Marxist Economist Paul Baran

The result was that the work done by the Latin America Economic Commission was mainly aid to lower the price paid on imports from the rich north to Latin America. This is quite less revolutionary than the ideas of Mr. Baron, but it must be remembered that the Associate Members of the Commission, the rich north west and Japan, notably not the Marxist North East, were who was providing the aid. With the UN there was also much administration expense.

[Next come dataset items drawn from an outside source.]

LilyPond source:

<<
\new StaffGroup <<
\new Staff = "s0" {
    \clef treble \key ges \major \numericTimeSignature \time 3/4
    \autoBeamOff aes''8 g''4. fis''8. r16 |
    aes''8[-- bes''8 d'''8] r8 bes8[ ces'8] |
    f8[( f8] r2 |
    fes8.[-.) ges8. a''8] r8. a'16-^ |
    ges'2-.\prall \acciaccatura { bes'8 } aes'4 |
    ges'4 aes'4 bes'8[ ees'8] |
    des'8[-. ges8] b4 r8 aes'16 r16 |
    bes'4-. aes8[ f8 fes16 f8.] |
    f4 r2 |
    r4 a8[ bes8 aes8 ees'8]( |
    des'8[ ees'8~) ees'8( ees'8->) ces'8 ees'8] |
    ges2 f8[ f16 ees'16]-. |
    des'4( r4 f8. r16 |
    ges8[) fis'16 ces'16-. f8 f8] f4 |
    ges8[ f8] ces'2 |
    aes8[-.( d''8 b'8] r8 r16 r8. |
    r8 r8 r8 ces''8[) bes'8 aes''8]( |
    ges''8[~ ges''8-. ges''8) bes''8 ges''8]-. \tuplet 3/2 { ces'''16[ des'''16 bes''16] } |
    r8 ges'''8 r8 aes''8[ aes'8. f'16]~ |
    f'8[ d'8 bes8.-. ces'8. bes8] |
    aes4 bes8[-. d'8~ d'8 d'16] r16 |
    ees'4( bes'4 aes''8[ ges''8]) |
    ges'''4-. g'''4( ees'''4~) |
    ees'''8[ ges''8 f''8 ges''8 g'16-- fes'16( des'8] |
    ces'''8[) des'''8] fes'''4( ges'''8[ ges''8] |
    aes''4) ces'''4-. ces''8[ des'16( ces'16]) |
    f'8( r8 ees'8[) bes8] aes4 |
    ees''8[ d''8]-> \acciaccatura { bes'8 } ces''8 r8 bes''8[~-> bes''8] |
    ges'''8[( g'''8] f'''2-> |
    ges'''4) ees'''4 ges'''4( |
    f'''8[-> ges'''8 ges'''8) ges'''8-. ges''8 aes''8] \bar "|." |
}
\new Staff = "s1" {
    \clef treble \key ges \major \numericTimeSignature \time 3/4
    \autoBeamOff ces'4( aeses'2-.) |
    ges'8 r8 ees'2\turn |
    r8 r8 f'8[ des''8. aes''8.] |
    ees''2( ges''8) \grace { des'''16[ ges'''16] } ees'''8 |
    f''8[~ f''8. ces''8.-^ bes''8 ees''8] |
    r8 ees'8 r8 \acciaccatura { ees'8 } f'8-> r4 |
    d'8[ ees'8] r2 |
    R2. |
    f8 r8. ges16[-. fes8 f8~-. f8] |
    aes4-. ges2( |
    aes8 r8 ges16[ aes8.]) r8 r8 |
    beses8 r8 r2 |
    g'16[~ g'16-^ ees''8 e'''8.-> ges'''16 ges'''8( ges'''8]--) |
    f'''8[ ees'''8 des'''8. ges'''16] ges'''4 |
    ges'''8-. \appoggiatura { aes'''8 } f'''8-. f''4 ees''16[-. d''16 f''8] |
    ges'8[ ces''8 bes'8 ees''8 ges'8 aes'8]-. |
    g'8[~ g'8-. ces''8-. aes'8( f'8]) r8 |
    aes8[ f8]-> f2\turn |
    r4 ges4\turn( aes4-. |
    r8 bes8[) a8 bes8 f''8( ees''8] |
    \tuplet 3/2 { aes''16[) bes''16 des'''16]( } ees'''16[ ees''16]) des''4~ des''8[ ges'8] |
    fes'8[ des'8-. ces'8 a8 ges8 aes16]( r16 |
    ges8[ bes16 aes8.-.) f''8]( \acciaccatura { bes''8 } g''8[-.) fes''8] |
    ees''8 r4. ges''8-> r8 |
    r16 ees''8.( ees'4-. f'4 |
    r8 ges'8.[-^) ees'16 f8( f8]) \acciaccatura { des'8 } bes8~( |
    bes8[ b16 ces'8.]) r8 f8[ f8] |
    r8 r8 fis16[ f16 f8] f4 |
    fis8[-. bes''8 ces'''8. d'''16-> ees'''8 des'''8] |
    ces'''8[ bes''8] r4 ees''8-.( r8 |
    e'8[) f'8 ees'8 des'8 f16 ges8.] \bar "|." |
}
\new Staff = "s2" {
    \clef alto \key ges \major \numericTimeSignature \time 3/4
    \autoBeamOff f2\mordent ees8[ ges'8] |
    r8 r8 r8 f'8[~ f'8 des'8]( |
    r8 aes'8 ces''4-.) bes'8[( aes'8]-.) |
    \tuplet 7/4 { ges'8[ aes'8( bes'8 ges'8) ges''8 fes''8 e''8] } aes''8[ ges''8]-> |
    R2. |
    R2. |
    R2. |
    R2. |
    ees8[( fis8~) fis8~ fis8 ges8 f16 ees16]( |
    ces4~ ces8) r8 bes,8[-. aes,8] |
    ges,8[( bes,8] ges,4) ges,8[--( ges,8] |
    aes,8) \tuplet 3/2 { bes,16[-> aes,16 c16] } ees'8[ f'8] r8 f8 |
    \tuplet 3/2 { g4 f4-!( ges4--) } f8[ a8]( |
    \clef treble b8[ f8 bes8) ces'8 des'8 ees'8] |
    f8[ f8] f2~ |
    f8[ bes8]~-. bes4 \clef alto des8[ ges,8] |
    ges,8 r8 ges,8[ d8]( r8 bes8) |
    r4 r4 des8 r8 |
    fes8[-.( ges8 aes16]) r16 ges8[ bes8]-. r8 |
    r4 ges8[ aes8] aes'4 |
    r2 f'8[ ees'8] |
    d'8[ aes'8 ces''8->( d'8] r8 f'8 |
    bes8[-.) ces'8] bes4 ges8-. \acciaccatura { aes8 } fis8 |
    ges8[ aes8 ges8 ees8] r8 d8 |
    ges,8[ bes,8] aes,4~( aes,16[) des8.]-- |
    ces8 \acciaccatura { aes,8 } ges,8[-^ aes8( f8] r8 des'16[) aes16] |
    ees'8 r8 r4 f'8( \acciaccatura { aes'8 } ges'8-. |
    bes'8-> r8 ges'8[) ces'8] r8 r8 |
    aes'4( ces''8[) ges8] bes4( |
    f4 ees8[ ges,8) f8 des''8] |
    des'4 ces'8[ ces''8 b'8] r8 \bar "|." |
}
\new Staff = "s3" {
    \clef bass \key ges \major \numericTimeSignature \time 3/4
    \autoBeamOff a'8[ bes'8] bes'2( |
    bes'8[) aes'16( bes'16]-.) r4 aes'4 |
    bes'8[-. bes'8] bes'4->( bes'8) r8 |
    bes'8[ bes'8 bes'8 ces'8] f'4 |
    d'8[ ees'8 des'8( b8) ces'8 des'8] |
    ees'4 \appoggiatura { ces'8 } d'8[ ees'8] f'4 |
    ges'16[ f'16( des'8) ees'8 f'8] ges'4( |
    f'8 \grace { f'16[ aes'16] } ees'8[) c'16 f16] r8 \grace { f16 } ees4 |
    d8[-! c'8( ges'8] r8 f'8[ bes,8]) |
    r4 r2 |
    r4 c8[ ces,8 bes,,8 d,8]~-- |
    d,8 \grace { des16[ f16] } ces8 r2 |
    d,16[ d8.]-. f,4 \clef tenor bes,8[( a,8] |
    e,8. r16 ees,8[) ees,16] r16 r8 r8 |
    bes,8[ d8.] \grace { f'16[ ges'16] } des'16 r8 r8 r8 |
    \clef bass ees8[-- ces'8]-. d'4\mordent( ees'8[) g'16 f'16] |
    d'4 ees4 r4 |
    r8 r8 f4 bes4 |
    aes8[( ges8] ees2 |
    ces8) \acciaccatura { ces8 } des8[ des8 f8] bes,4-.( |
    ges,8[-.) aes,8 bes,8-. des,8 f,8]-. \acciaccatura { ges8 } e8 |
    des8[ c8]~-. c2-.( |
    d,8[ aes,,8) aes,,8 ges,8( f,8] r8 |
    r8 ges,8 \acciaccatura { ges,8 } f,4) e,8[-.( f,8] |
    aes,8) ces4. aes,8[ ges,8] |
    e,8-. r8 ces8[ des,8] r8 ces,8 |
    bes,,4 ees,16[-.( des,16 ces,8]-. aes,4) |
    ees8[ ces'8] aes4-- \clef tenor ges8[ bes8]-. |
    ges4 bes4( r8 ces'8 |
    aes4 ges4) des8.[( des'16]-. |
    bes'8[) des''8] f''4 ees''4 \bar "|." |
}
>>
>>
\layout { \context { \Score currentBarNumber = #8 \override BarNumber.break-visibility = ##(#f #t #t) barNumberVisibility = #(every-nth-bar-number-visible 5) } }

In addition to adding the Caribbean nations in 1984, the commission gradually took more of an interest in the ecology of sustainable development. Ecological economics are an offshoot of Marxist economics so the cross purposes implied are not so straight forward. The Secretary General seat of the now UN Economic Commission for Latin America and the Caribbean has been vacant of 6 months. The last holder of the seat was Mexican born, Harvard trained Biologist and Public Administrator Alicia Barcena Ibarra. Before her work for the UN, she was the Under Secretary for the Environment in the Mexican Federal cabinet. Knowing what a heck of a job Mexico does on environment, the UN was no doubt lucky to attract her services and now all of Latin America and apparently the UN is dumfounded on who could possibly replace her.

Former General Secretary Alicia Barcena Ibarra in action, at a conference.

One achievement of the commission that is hard to argue with is the building itself in Santiago. It opened in 1966 and was the work of Chilean architect Emilio Duhart who had been influenced by the earlier work of the French Architect Le Corbusiar. I t is considered one of the best examples of Latin American modern architecture.

The building in more modern times looking a little weather beaten as older concrete structures often do.

Well my drink is empty. Come again for another story that can be learned from stamp collecting.